Su «Contropiano» era uscito un articolo – Classe Operaia e sviluppo – in cui Tronti tentava già, nel 1970, una ricomposizione teorica del movimento, una «teoria generale di parte operaia» (p.240). Questa, scrive Tronti, dovrà vivere di due momenti: «un’auto-analisi storica del punto di vista operaio» (Ibidem) e l’apertura di «nuove dimensioni della politica» (p.241). Il primo momento consisterà in una genealogia del punto di vista operaio che porti alla luce la logica dei nodi storici che ne hanno scandito la genesi e la vita, un’analisi che dovrà giungere fino alla situazione presente per evidenziarne le criticità e le possibilità di sviluppo; parallelamente sarà necessario aprire nuovi spazi per l’azione politica, mettendosi alle spalle il vecchio mondo dei valori e guardando a una serie di pratiche volte a obiettivi concreti, precisi in attesa di una generale ricomposizione teorica del movimento. Insomma, occorre ricostruire una teoria a partire dall’analisi storica della propria parte, e attraverso vittorie circoscritte ma tangibili, che mostrino-dimostrino la forza di un punto di vista operaio capace di oltrepassare sia la rassicurante, ma inefficace, teoria marxista ortodossa ferma all’Ottocento, sia quel marxismo degenerato nell’interiorizzazione e nell’individualizzazione della lotta – emblematico della riflessione francofortese – secondo Tronti.

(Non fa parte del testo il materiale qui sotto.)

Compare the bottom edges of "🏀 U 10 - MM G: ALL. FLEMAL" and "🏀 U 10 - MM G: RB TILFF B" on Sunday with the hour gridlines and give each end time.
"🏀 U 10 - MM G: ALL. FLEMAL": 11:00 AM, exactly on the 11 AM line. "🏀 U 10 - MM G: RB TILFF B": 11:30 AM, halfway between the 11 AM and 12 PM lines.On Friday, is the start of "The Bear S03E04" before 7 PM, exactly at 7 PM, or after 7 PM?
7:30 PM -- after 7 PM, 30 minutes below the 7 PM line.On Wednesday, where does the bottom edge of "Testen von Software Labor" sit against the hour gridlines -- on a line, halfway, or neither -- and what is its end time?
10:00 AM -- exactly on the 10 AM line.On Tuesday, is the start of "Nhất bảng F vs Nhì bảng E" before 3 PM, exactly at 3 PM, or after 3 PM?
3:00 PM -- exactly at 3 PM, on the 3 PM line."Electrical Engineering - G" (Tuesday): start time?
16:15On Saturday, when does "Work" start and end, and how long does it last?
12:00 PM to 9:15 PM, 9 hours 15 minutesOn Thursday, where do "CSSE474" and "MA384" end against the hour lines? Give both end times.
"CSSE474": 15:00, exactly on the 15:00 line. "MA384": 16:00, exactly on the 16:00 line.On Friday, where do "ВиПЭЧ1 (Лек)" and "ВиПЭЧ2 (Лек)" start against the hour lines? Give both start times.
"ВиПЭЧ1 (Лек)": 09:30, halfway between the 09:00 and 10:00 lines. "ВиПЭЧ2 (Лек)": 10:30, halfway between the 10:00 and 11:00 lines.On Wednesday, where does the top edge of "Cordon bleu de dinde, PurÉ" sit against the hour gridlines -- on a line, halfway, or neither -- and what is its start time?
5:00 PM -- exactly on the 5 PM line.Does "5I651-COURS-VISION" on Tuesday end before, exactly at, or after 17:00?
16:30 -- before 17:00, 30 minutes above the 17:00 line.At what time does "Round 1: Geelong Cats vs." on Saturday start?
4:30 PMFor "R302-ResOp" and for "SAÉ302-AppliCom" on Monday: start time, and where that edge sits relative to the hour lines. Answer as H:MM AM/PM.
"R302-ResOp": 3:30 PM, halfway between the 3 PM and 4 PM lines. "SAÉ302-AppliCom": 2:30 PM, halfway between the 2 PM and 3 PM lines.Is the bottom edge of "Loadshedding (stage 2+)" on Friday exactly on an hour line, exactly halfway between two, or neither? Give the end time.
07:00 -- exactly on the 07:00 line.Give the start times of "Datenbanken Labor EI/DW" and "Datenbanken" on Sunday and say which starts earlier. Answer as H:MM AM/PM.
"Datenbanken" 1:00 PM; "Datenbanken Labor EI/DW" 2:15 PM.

Tronti e il politico come strumento tattico
Il punto di vista operaio, di parte, apre dunque la possibilità di pensare in termini tattici le lotte e porta Tronti a tematizzare una categoria marginale nella tradizione marxista: il politico. Sono proprio questi gli anni in cui Tronti lavora su uno dei concetti più noti della sua teorizzazione, l’autonomia del politico, che fa la sua comparsa nel post-scritto a Operai e capitale (1970), ma è sviluppato per la prima volta in seminario a Torino del 1972 alla presenza di Norberto Bobbio. Sono anche gli anni in cui Tronti si riavvicina al PCI: proprio a causa di questa svolta riceve forti critiche da parte del mondo operaista (cfr. introduzione p.23) e su questo punto matura la separazione teorica da Toni Negri (cfr. Toni Negri, sull’autonomia del politico di Tronti, 2019). Se con il termine “politico” Tronti riassume l’azione dello Stato, delle istituzioni e del ceto politico insieme, con “autonomia” intende qualcosa che riforma radicalmente un aspetto portante del marxismo ortodosso: il politico non solo ha la capacità di gestire i ritmi dello sviluppo del capitalismo, ma configura un proprio ciclo in larga parte indipendente da quello economico.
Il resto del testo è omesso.